Aim of the task: Every line with the string "Work" in it belongs in your answer, so copy them all from the data.

[Dataset records]
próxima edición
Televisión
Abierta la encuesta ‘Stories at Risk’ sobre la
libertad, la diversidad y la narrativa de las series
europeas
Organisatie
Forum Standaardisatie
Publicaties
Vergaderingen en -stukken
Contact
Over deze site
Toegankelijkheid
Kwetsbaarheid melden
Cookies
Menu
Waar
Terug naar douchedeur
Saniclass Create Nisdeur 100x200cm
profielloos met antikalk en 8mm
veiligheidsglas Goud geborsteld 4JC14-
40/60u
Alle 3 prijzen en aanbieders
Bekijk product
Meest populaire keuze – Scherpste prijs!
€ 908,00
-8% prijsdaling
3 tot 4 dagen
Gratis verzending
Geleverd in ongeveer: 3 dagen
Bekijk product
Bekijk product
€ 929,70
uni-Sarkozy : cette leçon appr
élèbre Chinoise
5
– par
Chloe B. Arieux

...

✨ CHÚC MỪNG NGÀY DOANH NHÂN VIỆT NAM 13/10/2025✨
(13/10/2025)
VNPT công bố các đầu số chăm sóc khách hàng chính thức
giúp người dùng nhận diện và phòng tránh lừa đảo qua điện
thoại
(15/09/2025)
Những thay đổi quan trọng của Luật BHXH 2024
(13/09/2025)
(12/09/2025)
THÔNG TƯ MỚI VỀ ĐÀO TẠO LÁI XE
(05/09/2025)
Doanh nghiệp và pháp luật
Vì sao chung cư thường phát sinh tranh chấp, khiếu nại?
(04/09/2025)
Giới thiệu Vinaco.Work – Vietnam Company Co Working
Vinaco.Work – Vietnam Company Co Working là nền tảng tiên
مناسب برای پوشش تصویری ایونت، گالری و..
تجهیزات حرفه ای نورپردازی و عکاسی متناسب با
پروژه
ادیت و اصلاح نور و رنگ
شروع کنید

Response:
Giới thiệu Vinaco.Work – Vietnam Company Co Working
Vinaco.Work – Vietnam Company Co Working là nền tảng tiên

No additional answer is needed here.